After Mitchel received command of all Federal troops between Nashville and Huntsville on May 29, he ordered Brig. Gen. James Negley with a small division to lead an expedition to capture Chattanooga. This force arrived before Chattanooga on June 7. Negley ordered the 79th Pennsylvania Infantry out to reconnoiter. It found the Confederates entrenched on the opposite side of the river along the banks and atop Cameron Hill. Negley brought up two artillery batteries to open fire on the Rebel troops and the town and sent infantry to the river bank to act as sharpshooters. The Union bombardment of Chattanooga continued throughout June 7 and until noon on June 8. The Confederates replied, but it was uncoordinated since the undisciplined gunners were allowed to do as they wished. On June 10, Smith, who had arrived on June 8, reported that Negley had withdrawn and the Confederate loss was minor. This attack on Chattanooga was a warning that Union troops could mount assaults when they wanted.
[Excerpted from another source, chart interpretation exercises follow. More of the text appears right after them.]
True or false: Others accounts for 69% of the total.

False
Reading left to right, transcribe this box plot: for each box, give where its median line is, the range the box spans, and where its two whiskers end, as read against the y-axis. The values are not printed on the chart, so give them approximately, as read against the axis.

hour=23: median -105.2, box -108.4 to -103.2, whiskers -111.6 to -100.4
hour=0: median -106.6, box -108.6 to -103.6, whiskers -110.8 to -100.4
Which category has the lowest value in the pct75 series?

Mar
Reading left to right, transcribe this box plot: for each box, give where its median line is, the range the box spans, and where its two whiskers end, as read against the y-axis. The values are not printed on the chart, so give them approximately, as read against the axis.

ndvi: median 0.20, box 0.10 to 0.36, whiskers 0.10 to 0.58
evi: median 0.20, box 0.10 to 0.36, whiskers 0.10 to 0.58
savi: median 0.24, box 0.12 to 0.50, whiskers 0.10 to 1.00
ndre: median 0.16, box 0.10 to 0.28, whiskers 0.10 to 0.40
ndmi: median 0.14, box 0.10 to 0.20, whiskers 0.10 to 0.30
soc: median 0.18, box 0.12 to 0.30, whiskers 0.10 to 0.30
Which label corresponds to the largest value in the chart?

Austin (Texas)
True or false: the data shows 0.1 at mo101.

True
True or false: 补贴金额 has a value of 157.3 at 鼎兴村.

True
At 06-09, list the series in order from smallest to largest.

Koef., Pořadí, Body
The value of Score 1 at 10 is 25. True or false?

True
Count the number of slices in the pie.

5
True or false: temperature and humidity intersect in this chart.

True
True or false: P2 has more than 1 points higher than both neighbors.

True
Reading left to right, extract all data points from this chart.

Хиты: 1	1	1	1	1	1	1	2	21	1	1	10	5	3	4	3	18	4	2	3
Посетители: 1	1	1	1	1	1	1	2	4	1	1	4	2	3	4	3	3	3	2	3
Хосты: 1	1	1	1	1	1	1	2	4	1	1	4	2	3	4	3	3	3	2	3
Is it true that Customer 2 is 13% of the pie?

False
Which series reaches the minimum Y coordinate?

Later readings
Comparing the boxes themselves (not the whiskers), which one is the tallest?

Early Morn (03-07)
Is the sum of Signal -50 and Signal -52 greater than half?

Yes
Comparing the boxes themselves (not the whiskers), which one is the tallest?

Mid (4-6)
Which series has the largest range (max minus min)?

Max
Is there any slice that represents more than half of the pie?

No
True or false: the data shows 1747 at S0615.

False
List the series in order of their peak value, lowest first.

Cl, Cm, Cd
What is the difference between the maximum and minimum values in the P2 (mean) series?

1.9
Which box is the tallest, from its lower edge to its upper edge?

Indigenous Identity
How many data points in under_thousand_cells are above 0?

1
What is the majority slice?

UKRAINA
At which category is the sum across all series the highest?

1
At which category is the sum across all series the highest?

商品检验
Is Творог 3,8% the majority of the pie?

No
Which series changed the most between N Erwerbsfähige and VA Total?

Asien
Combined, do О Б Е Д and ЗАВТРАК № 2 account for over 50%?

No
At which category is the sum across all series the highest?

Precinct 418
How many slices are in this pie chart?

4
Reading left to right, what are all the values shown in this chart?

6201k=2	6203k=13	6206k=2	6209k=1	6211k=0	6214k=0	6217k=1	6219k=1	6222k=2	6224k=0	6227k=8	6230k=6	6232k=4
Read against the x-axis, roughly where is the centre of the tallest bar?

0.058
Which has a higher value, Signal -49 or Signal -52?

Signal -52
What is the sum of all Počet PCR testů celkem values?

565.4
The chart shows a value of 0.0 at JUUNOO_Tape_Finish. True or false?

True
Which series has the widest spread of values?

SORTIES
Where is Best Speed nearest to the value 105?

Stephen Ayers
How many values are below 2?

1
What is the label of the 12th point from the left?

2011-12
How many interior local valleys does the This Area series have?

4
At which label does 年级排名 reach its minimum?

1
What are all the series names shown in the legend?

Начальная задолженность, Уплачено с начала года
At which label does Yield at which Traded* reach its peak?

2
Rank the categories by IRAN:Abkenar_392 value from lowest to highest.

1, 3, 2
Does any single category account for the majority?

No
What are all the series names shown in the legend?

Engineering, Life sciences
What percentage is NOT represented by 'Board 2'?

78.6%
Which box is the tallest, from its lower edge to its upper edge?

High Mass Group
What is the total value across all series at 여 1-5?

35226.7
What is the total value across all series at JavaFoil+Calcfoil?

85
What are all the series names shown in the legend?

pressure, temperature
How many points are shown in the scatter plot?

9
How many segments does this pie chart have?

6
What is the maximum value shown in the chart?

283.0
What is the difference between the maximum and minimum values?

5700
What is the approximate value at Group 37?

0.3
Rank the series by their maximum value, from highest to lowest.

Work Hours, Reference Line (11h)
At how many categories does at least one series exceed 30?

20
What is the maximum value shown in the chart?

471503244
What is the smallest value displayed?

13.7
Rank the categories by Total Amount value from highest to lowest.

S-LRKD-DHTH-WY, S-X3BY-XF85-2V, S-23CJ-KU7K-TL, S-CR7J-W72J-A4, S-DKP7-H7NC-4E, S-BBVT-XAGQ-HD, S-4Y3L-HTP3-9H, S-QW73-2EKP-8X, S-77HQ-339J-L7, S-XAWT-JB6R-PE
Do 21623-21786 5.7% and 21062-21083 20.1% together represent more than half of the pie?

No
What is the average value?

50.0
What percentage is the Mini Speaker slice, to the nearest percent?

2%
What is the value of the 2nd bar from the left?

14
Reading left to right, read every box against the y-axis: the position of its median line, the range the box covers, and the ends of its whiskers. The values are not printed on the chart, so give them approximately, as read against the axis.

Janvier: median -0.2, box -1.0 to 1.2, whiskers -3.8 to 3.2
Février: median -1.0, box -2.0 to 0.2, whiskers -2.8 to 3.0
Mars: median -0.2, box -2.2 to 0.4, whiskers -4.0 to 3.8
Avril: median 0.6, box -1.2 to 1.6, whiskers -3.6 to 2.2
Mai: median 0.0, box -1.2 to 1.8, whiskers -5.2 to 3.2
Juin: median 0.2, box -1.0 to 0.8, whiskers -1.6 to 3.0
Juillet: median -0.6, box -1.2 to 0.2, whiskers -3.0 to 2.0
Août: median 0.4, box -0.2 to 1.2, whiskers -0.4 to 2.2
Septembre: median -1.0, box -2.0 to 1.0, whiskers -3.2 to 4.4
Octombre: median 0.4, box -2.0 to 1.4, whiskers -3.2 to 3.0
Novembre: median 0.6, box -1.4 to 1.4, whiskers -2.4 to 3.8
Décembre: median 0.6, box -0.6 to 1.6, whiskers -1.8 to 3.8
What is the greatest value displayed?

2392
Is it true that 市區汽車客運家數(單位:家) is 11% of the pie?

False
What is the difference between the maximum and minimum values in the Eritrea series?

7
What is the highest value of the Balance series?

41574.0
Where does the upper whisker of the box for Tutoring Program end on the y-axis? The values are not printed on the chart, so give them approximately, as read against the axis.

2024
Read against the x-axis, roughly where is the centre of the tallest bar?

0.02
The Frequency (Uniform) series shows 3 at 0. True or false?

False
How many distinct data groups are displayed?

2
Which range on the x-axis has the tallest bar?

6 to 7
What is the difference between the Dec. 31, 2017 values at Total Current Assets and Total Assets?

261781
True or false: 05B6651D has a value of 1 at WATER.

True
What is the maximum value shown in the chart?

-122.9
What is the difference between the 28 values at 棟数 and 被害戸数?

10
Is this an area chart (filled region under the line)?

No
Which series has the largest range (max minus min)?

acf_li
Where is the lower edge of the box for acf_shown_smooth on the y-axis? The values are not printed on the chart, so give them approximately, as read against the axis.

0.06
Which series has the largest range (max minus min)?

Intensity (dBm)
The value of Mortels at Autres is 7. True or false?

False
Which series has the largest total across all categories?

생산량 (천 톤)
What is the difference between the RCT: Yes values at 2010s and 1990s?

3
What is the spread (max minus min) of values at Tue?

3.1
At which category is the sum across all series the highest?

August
The attack also prompted Edmund Kirby Smith to withdraw Confederate troops from other areas to defend Chattanooga. This redeployment of troops allowed George W. Morgan to capture the Cumberland Gap on June 18, 1862.

==Battlefield preservation==

The American Battlefield Trust and its partners have acquired and preserved more than 405 acres battlefield acres at Chattanooga as of mid-2023.